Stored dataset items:
★ ★ ★
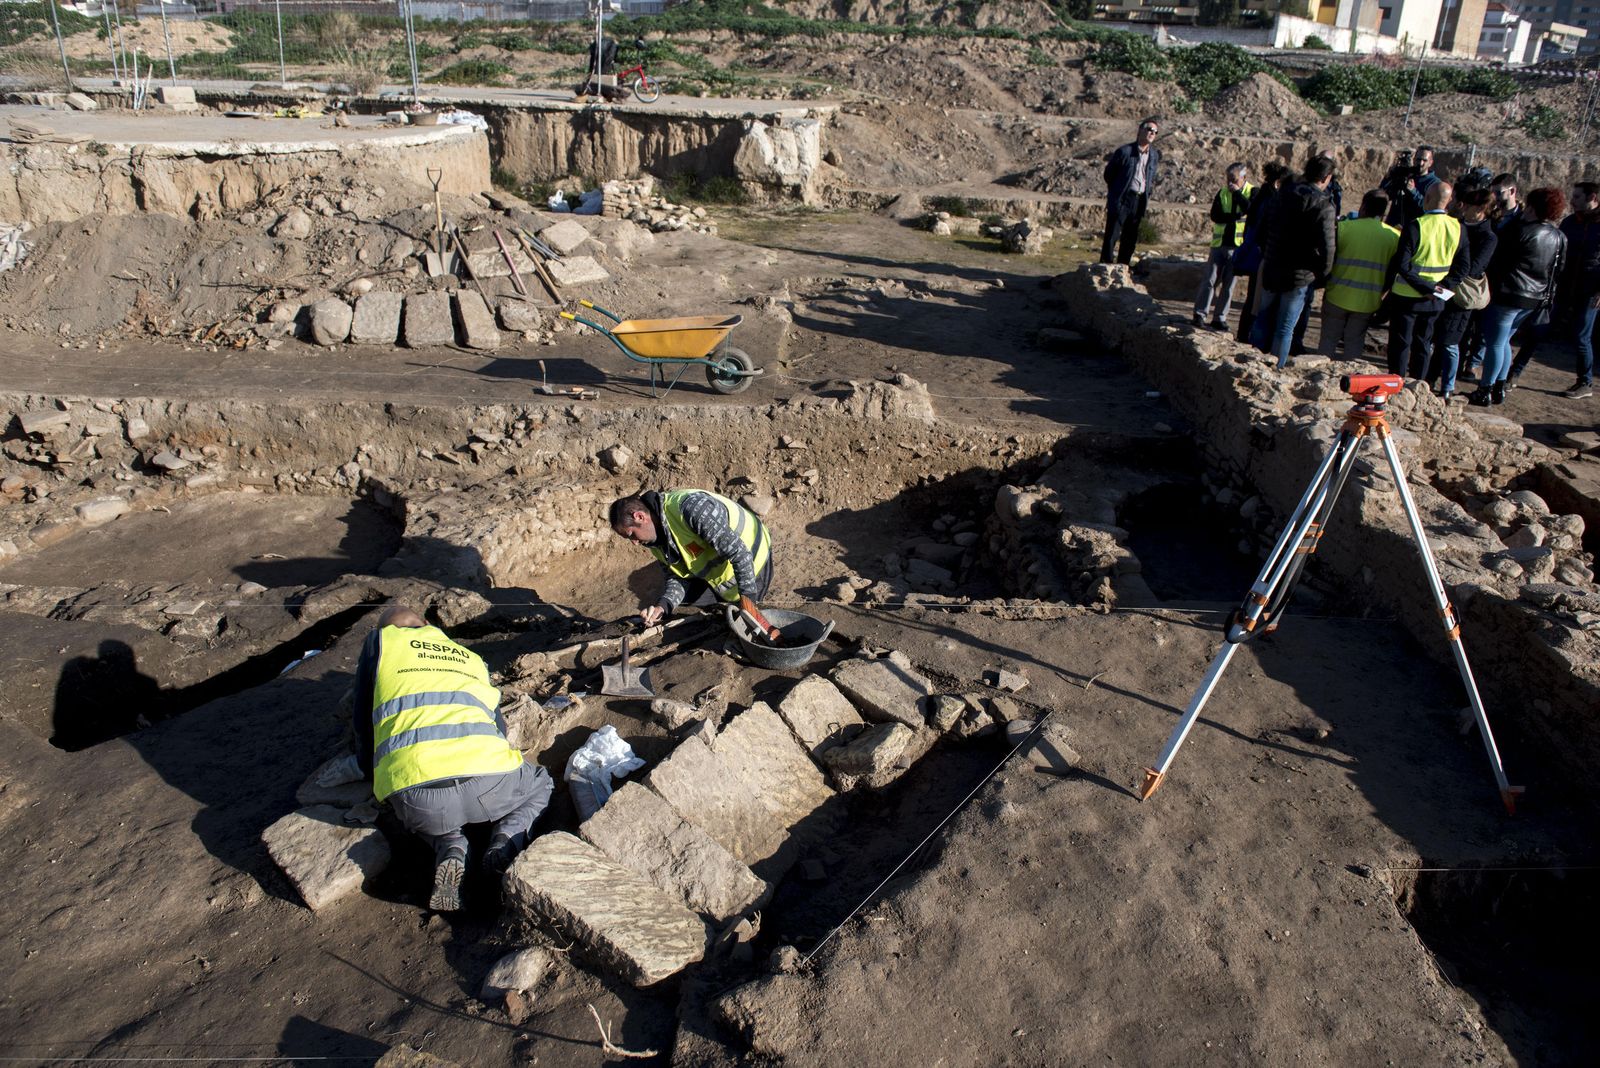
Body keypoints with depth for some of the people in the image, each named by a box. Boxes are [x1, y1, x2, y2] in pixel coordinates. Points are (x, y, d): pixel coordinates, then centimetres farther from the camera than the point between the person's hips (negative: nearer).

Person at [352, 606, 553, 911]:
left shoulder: (380, 640, 24)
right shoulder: (473, 659, 32)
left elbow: (362, 721, 26)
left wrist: (372, 773, 43)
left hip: (414, 795, -1)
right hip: (485, 780, 1)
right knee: (540, 785, 34)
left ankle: (449, 848, 4)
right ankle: (505, 843, 4)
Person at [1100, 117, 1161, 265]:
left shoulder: (1155, 155, 8)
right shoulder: (1124, 151, -7)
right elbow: (1109, 173, 1)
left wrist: (1149, 191, 10)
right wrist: (1117, 191, 6)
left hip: (1140, 201, 5)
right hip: (1122, 199, -5)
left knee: (1130, 238, 10)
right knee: (1112, 235, -7)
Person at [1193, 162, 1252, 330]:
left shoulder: (1252, 192, 0)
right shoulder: (1223, 192, 6)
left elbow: (1251, 210, -19)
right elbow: (1215, 215, -7)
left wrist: (1237, 193, -16)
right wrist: (1237, 216, -15)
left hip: (1238, 246, -1)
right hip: (1219, 243, 1)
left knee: (1229, 284, 4)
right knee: (1210, 280, -3)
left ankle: (1220, 318, 8)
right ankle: (1200, 313, 1)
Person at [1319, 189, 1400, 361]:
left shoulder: (1344, 226, -9)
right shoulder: (1395, 236, -1)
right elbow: (1393, 272, 5)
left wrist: (1325, 284, 11)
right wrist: (1380, 293, 18)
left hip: (1338, 296, -2)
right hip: (1367, 302, 2)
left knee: (1329, 339, 10)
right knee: (1355, 343, 13)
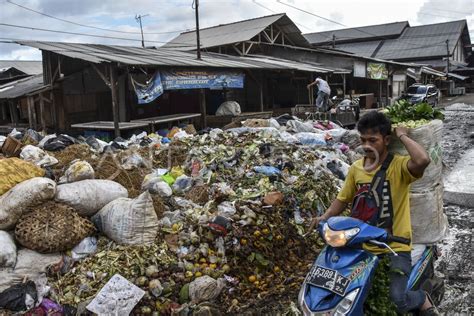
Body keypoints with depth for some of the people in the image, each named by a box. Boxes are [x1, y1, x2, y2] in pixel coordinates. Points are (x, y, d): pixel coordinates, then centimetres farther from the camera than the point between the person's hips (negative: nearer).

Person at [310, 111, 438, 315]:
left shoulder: (399, 165, -12)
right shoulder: (356, 168, 4)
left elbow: (422, 160, -35)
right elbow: (343, 198, 13)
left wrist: (402, 136, -19)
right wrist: (325, 217, -2)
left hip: (395, 248, -5)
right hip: (363, 247, 5)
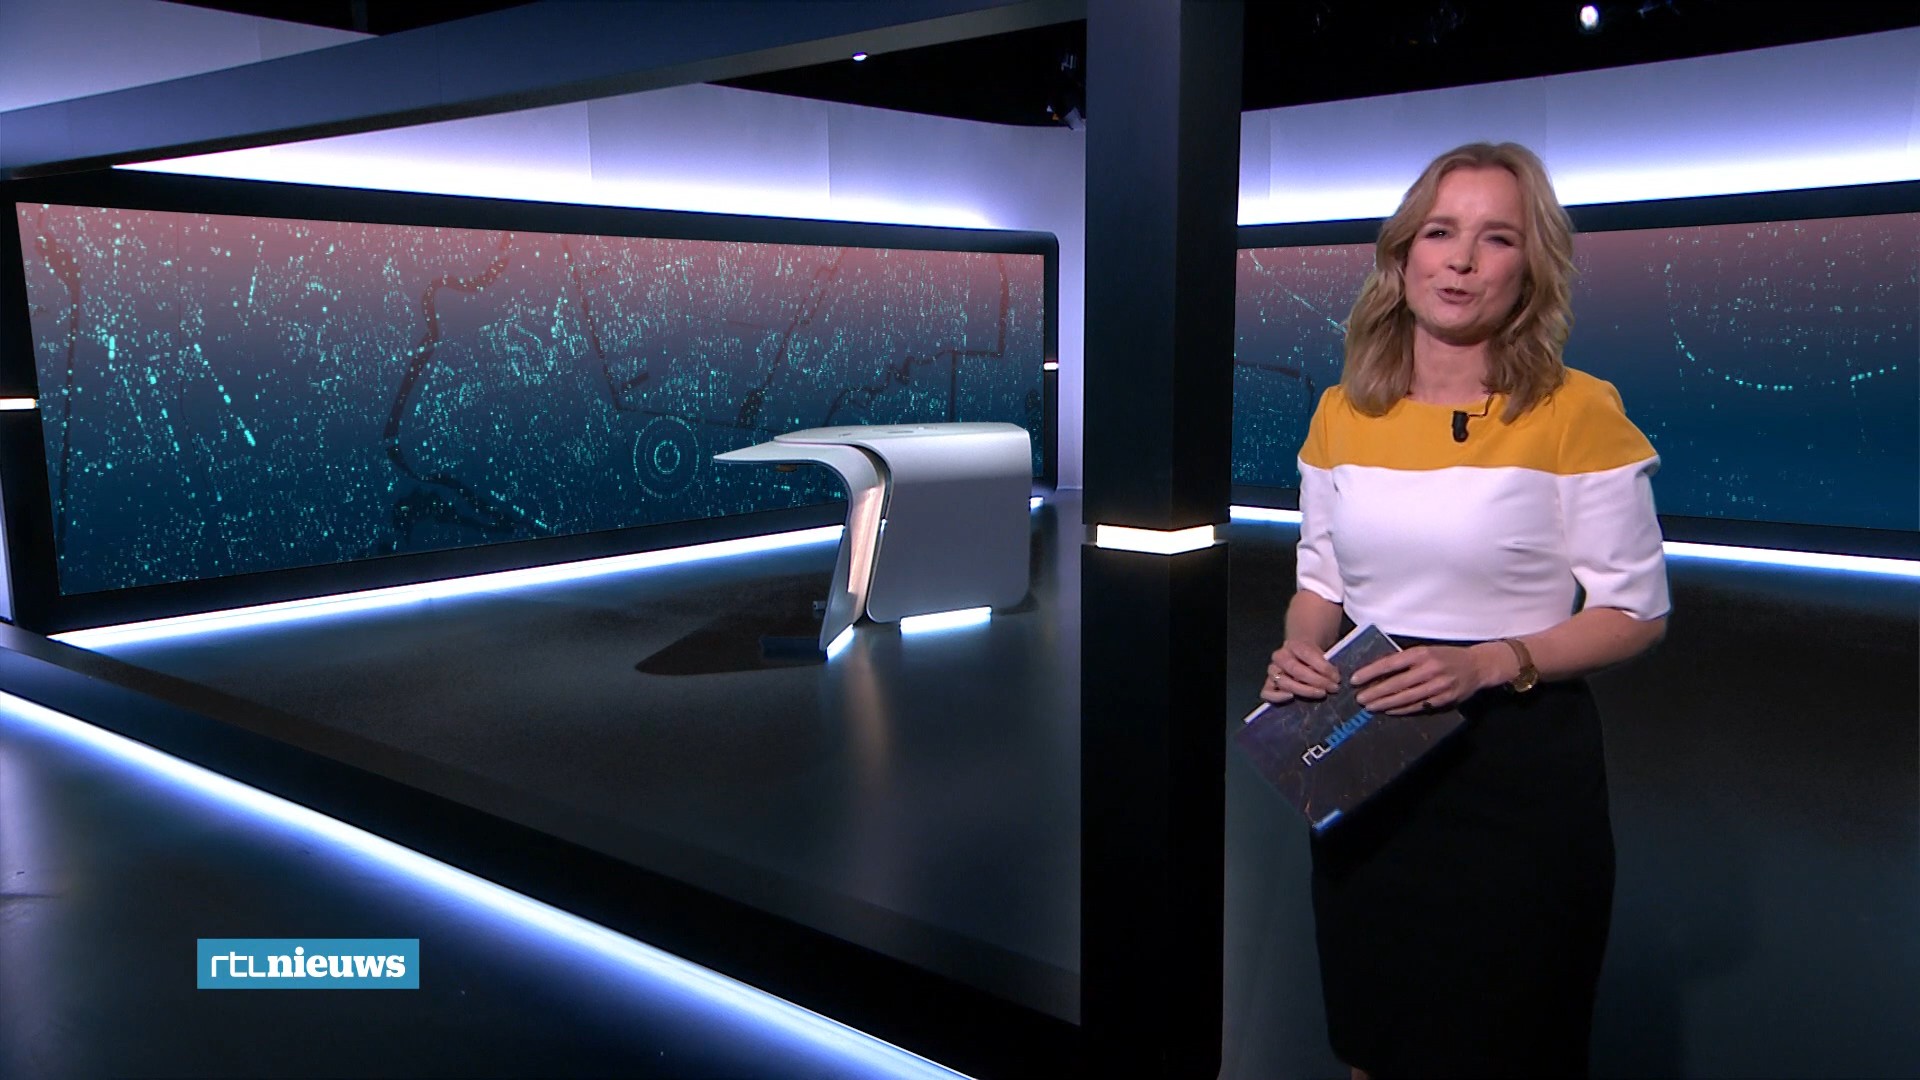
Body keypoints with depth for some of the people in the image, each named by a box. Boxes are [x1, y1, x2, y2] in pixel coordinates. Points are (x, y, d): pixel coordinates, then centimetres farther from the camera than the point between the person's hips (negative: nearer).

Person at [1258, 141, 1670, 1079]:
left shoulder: (1577, 412, -11)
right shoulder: (1342, 413, 2)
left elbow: (1635, 612, -7)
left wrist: (1487, 663, -22)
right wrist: (1300, 650, -8)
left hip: (1520, 761, -4)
★ ★ ★
◆ TASK REQUIREMENTS ◆
Reproduce every line of the listing above word for word, omitting the pictures.

◆ EXERCISE SOLUTION ◆
Body keypoints with depth for some of the people in the image, each named by a box. Boxes are [x1, y1, x2, y2] in pixel coordinates. Points are (x, y, d): pixel coordinates, then centimetres farther from the camera than the point between the person's hips (negative: nearer).

Person at [352, 606, 553, 911]:
left shoulder: (380, 640, 24)
right shoulder: (473, 659, 32)
left elbow: (362, 721, 26)
left wrist: (372, 773, 43)
left hip: (414, 795, -1)
right hip: (485, 780, 1)
right knee: (540, 785, 34)
left ankle: (449, 848, 4)
right ankle: (505, 843, 4)
Person at [1100, 117, 1161, 265]:
left shoulder: (1155, 155, 8)
right shoulder: (1124, 151, -7)
right elbow: (1109, 173, 1)
left wrist: (1149, 191, 10)
right wrist: (1117, 191, 6)
left hip: (1140, 201, 5)
right hip: (1122, 199, -5)
left knee: (1130, 238, 10)
right knee: (1112, 235, -7)
Person at [1193, 162, 1252, 330]:
left shoulder: (1252, 192, 0)
right shoulder: (1223, 192, 6)
left elbow: (1251, 210, -19)
right elbow: (1215, 215, -7)
left wrist: (1237, 193, -16)
right wrist: (1237, 216, -15)
left hip: (1238, 246, -1)
right hip: (1219, 243, 1)
left knee: (1229, 284, 4)
right knee: (1210, 280, -3)
left ankle: (1220, 318, 8)
right ankle: (1200, 313, 1)
Person at [1319, 189, 1400, 361]:
left shoulder: (1344, 226, -9)
right shoulder: (1395, 236, -1)
right elbow: (1393, 272, 5)
left wrist: (1325, 284, 11)
right wrist: (1380, 293, 18)
left hip: (1338, 296, -2)
right hip: (1367, 302, 2)
left knee: (1329, 339, 10)
right knee: (1355, 343, 13)
Body keypoints with depth for some of the people in the image, each named by a box. Boxes are [x1, y1, x2, y2] in pixel coordinates. Points are (x, y, d): pixel coordinates, then centimetres farther from the camera than the point between the person's hips (negative: nearer).

Person at [310, 111, 438, 315]:
left shoulder: (399, 165, -12)
right shoulder: (356, 168, 4)
left elbow: (422, 160, -35)
right elbow: (343, 198, 13)
left wrist: (402, 136, -19)
right wrist: (325, 217, -2)
left hip: (395, 248, -5)
right hip: (363, 247, 5)
Body keypoints with depth for some of the people in the image, each named by a box. Boxes are [x1, y1, x2, y2] in pixel coordinates. Points are (x, y, d): pixel coordinates, then centimetres farther from the camera than the point between the person's hips (negative: nearer).

Person at [1258, 141, 1670, 1079]:
left shoulder: (1577, 412, -11)
right shoulder: (1342, 413, 2)
left elbow: (1635, 612, -7)
left wrist: (1487, 663, -22)
right wrist: (1300, 650, -8)
left hip: (1520, 761, -4)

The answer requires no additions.